Monday, March 16, 2009

You've Got To Be Joking

Sit back and relax as you enjoy this week’s Sports Shorts.

The Detroit Lions are reportedly on the lookout for a quarterback. In related news, Detroit fans are on the lookout for any kind of money back.

The Oregon Urology Institute is offering a March Madness-related vasectomy event over the next month, so even if your team doesn’t make the cut, you still can.

The Netherlands shocked the world by defeating the Dominican Republic at the WBC. Of course, the real shock is that they were able to play baseball at all in those little wooden shoes.

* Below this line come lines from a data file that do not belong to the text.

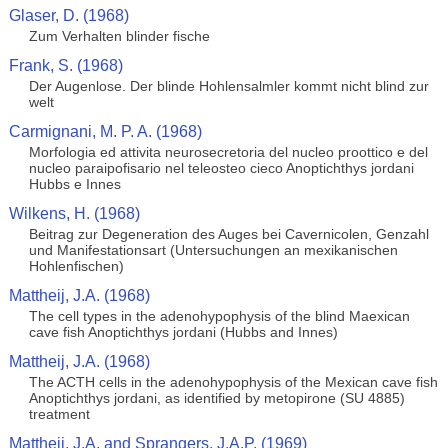
Glaser, D. (1968)
Zum Verhalten blinder fische
Frank, S. (1968)
Der Augenlose. Der blinde Hohlensalmler kommt nicht blind zur
welt
Carmignani, M. P. A. (1968)
Morfologia ed attivita neurosecretoria del nucleo proottico e del
nucleo paraipofisario nel teleosteo cieco Anoptichthys jordani
Hubbs e Innes
Wilkens, H. (1968)
Beitrag zur Degeneration des Auges bei Cavernicolen, Genzahl
und Manifestationsart (Untersuchungen an mexikanischen
Hohlenfischen)
Mattheij, J.A. (1968)
The cell types in the adenohypophysis of the blind Maexican
cave fish Anoptichthys jordani (Hubbs and Innes)
Mattheij, J.A. (1968)
The ACTH cells in the adenohypophysis of the Mexican cave fish
Anoptichthys jordani, as identified by metopirone (SU 4885)
treatment
Mattheij, J.A. and Sprangers, J.A.P. (1969)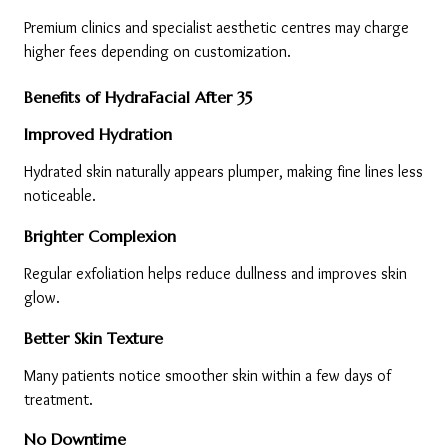
Premium clinics and specialist aesthetic centres may charge 
higher fees depending on customization.
Benefits of HydraFacial After 35
Improved Hydration
Hydrated skin naturally appears plumper, making fine lines less 
noticeable.
Brighter Complexion
Regular exfoliation helps reduce dullness and improves skin 
glow.
Better Skin Texture
Many patients notice smoother skin within a few days of 
treatment.
No Downtime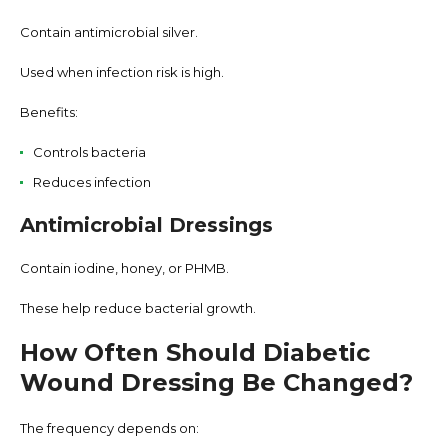
Contain antimicrobial silver.
Used when infection risk is high.
Benefits:
Controls bacteria
Reduces infection
Antimicrobial Dressings
Contain iodine, honey, or PHMB.
These help reduce bacterial growth.
How Often Should Diabetic
Wound Dressing Be Changed?
The frequency depends on: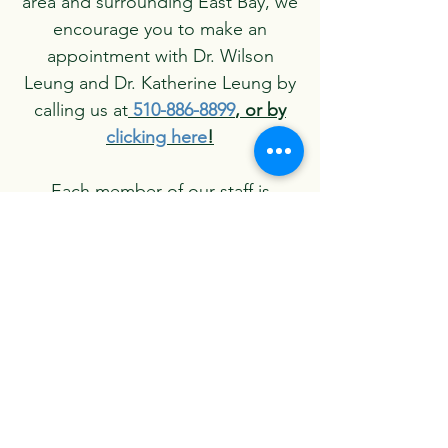
area and surrounding East Bay, we
encourage you to make an
appointment with Dr. Wilson
Leung and Dr. Katherine Leung by
calling us at
510-886-8899
, or by
clicking here
!
Each member of our staff is
dedicated to ensuring that our
patients are always comfortable
and well-informed during their
visits with us. We look forward to
your call and welcoming you to the
Leung Dental family.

Ray Lewis has signed a seven-year extension with the Baltimore Ravens. The rest of the country is expected to sleep much more soundly knowing exactly where he is.

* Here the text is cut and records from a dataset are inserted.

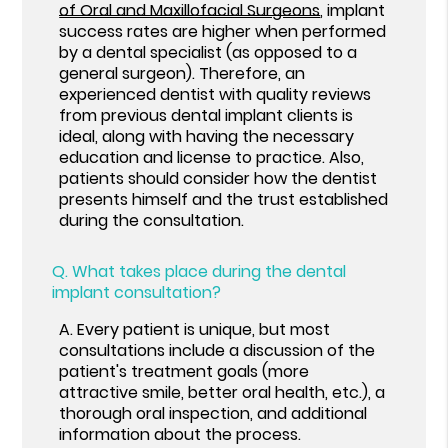
of Oral and Maxillofacial Surgeons
, implant
success rates are higher when performed
by a dental specialist (as opposed to a
general surgeon). Therefore, an
experienced dentist with quality reviews
from previous dental implant clients is
ideal, along with having the necessary
education and license to practice. Also,
patients should consider how the dentist
presents himself and the trust established
during the consultation.
Q.
What takes place during the dental
implant consultation?
A.
Every patient is unique, but most
consultations include a discussion of the
patient's treatment goals (more
attractive smile, better oral health, etc.), a
thorough oral inspection, and additional
information about the process.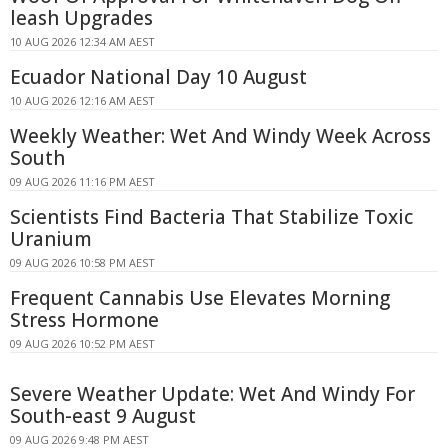
leash Upgrades
10 AUG 2026 12:34 AM AEST
Ecuador National Day 10 August
10 AUG 2026 12:16 AM AEST
Weekly Weather: Wet And Windy Week Across
South
09 AUG 2026 11:16 PM AEST
Scientists Find Bacteria That Stabilize Toxic
Uranium
09 AUG 2026 10:58 PM AEST
Frequent Cannabis Use Elevates Morning
Stress Hormone
09 AUG 2026 10:52 PM AEST
Severe Weather Update: Wet And Windy For
South-east 9 August
09 AUG 2026 9:48 PM AEST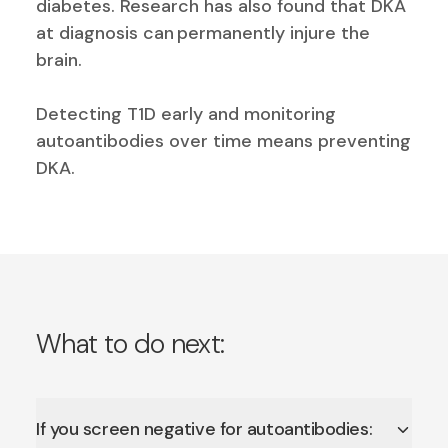
diabetes. Research has also found that DKA
at diagnosis can
permanently injure the
brain
.
Detecting T1D early and monitoring
autoantibodies over time means preventing
DKA.
What to do next:
If you screen negative for autoantibodies: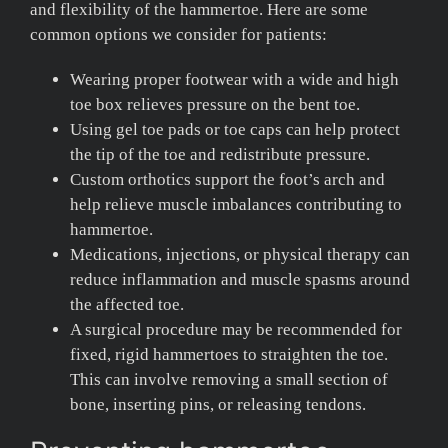
and flexibility of the hammertoe. Here are some
common options we consider for patients:
Wearing proper footwear with a wide and high
toe box relieves pressure on the bent toe.
Using gel toe pads or toe caps can help protect
the tip of the toe and redistribute pressure.
Custom orthotics support the foot’s arch and
help relieve muscle imbalances contributing to
hammertoe.
Medications, injections, or physical therapy can
reduce inflammation and muscle spasms around
the affected toe.
A surgical procedure may be recommended for
fixed, rigid hammertoes to straighten the toe.
This can involve removing a small section of
bone, inserting pins, or releasing tendons.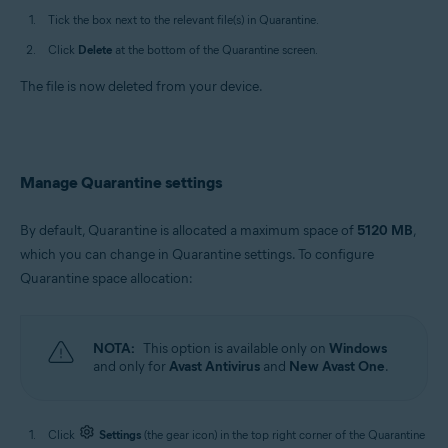
Tick the box next to the relevant file(s) in Quarantine.
Click
Delete
at the bottom of the Quarantine screen.
The file is now deleted from your device.
Manage Quarantine settings
By default, Quarantine is allocated a maximum space of
5120 MB
,
which you can change in Quarantine settings. To configure
Quarantine space allocation:
NOTA:
This option is available only on
Windows
and only for
Avast Antivirus
and
New Avast One
.
Click
Settings
(the gear icon) in the top right corner of the Quarantine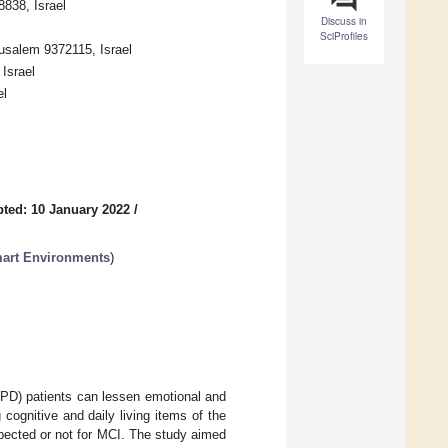
8838, Israel
Discuss in
SciProfiles
rusalem 9372115, Israel
Israel
el
ted: 10 January 2022
/
mart Environments
)
 (PD) patients can lessen emotional and
 cognitive and daily living items of the
pected or not for MCI. The study aimed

The NFL has decided to maintain their tradition of showing a Detroit Lions game on Thanksgiving. After all, you can’t enjoy Thanksgiving without a big turkey.

Pacman Jones reportedly got in a fight during an episode of Pros vs. Joes. Frankly, we’re just impressed that he wasn’t taping an episode of Pros vs. Hoes.

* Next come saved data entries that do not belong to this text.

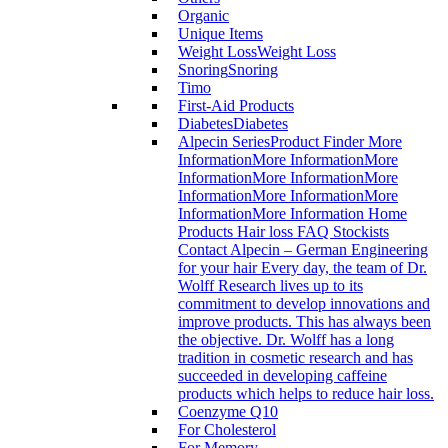
Organic
Unique Items
Weight Loss
Weight Loss
Snoring
Snoring
Timo
First-Aid Products
Diabetes
Diabetes
Alpecin Series
Product Finder More
InformationMore InformationMore
InformationMore InformationMore
InformationMore InformationMore
InformationMore Information Home
Products Hair loss FAQ Stockists
Contact Alpecin – German Engineering
for your hair Every day, the team of Dr.
Wolff Research lives up to its
commitment to develop innovations and
improve products. This has always been
the objective. Dr. Wolff has a long
tradition in cosmetic research and has
succeeded in developing caffeine
products which helps to reduce hair loss.
Coenzyme Q10
For Cholesterol
For Memory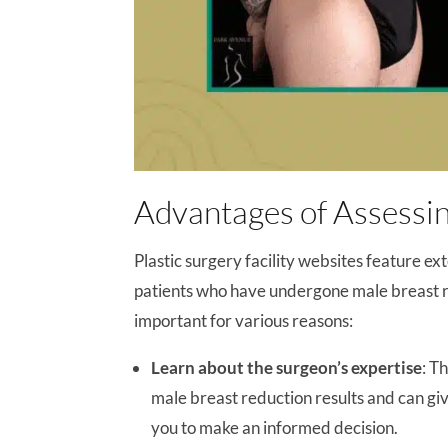
Advantages of Assessin
Plastic surgery facility websites feature ex
patients who have undergone male breast re
important for various reasons:
Learn about the surgeon’s expertise
: T
male breast reduction results and can giv
you to make an informed decision.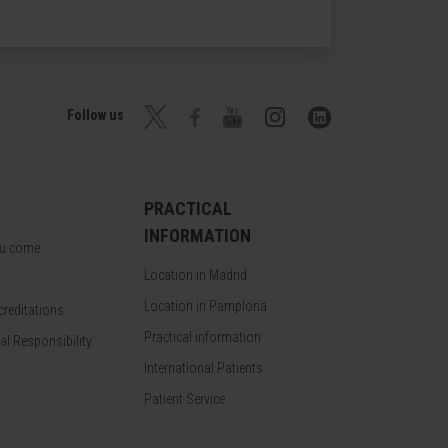
Follow us
PRACTICAL
INFORMATION
ou come
Location in Madrid
Location in Pamplona
reditations
Practical information
al Responsibility
International Patients
Patient Service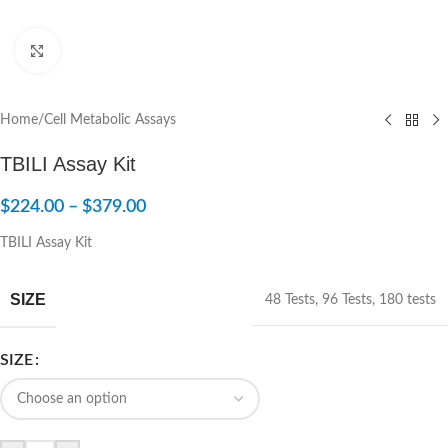
Click to enlarge
Home
/
Cell Metabolic Assays
TBILI Assay Kit
$
224.00
–
$
379.00
TBILI Assay Kit
SIZE
48 Tests
,
96 Tests
,
180 tests
SIZE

A judge has ruled that Michael Vick must pay his own way to his upcoming bankruptcy hearing. Ironically, he may have to take a Greyhound to get there.

Plaxico Burress recently picked up four traffic tickets in a single day for speeding, improper display of tags, improper lane change and improper window tinting. All things considered, we’d still rather have him behind the wheel than riding shotgun.

The NBA is considering rewriting its traveling rules. That sounds to us like four steps in the right direction.

British Gas has signed a $20.8 million sponsorship deal with the country’s Olympic swim team. We’re curious to see how things work out since oil and water seldom mix.

There’s growing concern that the Sacramento Kings could end up moving to Anaheim. Based on their roster, we’re guessing that concern is coming from Anaheim.

Former WWE wrestler Andrew Martin was recently found dead at his Tampa home after a neighbor reported he appeared motionless for several hours. Police initially dismissed the call since they receive several reports a day just like it regarding John Daly.

Martial arts legend Chuck Norris is considering running for President of Texas. If elected, Norris plans to save money by replacing the electric chair with a swift roundhouse kick.